The Emperor penguin, in particular, was the subject of much speculation, as it nested in 24-hour darkness in the middle of the Antarctic winter, where temperatures regularly dip to 70 below. Scientists speculated that if they could only get their hands on an egg which contained a penguin embryo, they could prove the link that had eluded them ever since enormous bones started showing up buried in sandy rocks.

Thus did three intrepid explorers set out in the winter of 1911 to trek from Cape Evans to Cape Crozier, where the penguin rookery was known to be. Edward Wilson, Birdie Bowers and Apsley Cherry-Garrard set out with wooden sledges and woolen clothes in the total darkness and encountered conditions no man had ever experienced, let alone survived. Cherry-Garrard later memorialized these five weeks of hell in his book The Worst Journey In The World. He was not one to mince words. He was only 24 at the time and it was so cold his teeth cracked. They returned with three penguin eggs which, when first presented to the Natural History Museum by Cherry-Garrard — by then the Crozier journey’s only survivor — were scoffed at. Now they are among its most treasured possessions.

It turns out that penguins are not the “missing link” between dinosaurs and birds after all.
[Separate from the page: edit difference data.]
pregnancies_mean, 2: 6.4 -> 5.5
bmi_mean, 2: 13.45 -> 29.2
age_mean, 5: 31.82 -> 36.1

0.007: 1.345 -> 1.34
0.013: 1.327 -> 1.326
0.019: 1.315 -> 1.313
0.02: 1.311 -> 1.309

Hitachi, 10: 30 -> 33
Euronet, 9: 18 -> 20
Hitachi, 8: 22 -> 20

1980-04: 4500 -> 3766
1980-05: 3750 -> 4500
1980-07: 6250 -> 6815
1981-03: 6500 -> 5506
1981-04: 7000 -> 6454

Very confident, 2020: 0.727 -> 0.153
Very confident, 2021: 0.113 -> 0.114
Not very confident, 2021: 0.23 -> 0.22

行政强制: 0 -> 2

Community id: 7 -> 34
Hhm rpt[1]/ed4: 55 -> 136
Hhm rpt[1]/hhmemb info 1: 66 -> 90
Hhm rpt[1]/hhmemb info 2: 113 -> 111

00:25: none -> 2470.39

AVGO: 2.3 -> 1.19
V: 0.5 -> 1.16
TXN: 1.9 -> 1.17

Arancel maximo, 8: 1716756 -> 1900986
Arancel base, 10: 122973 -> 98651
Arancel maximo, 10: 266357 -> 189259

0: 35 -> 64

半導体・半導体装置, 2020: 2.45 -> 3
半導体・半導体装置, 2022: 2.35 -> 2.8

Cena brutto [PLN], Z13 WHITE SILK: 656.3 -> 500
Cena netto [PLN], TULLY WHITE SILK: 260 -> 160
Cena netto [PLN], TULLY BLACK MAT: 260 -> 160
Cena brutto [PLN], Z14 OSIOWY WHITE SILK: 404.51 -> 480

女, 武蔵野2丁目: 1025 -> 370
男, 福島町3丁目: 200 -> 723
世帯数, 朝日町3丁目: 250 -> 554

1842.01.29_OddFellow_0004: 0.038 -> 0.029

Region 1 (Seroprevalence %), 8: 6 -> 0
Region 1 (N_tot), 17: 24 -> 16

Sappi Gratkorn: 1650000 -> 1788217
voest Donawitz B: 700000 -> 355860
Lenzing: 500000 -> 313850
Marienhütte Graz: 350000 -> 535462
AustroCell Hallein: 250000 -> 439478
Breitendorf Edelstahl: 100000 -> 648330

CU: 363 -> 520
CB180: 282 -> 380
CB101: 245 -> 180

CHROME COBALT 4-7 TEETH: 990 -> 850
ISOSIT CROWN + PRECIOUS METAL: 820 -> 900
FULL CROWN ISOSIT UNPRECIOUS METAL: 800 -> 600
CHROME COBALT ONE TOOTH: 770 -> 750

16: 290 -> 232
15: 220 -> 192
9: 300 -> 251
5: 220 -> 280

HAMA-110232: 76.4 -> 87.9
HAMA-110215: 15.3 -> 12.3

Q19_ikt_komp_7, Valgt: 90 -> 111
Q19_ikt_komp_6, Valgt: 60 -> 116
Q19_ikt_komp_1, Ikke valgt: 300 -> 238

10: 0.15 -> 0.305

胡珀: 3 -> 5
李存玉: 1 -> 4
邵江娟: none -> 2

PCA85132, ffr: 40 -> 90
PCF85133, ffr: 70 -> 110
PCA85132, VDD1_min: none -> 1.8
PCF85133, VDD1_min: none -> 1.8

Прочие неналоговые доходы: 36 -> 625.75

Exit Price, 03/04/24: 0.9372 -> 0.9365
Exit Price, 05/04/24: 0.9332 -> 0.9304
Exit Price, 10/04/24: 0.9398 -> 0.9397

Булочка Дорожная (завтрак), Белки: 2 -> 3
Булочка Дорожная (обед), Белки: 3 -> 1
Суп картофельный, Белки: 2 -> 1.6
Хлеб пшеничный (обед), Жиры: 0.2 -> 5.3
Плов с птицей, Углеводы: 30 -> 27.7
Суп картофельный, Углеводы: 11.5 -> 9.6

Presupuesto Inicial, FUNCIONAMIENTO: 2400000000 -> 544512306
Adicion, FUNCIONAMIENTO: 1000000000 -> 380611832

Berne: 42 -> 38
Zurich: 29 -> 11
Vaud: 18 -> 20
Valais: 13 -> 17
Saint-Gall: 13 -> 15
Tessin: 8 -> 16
They just conduct their lives outside the sphere of mankind’s influence. Penguins don’t taste great and mate for life. They build nests out of rocks. That Cherry-Garrard's masterpiece of adventure literature was published by penguin books is one of publishing's most delicious ironies. 

This one has been lovingly recreated in hard boiled egg and black olive as a decorative garnish for a plate of cheese sticks rolled up in slices of ham.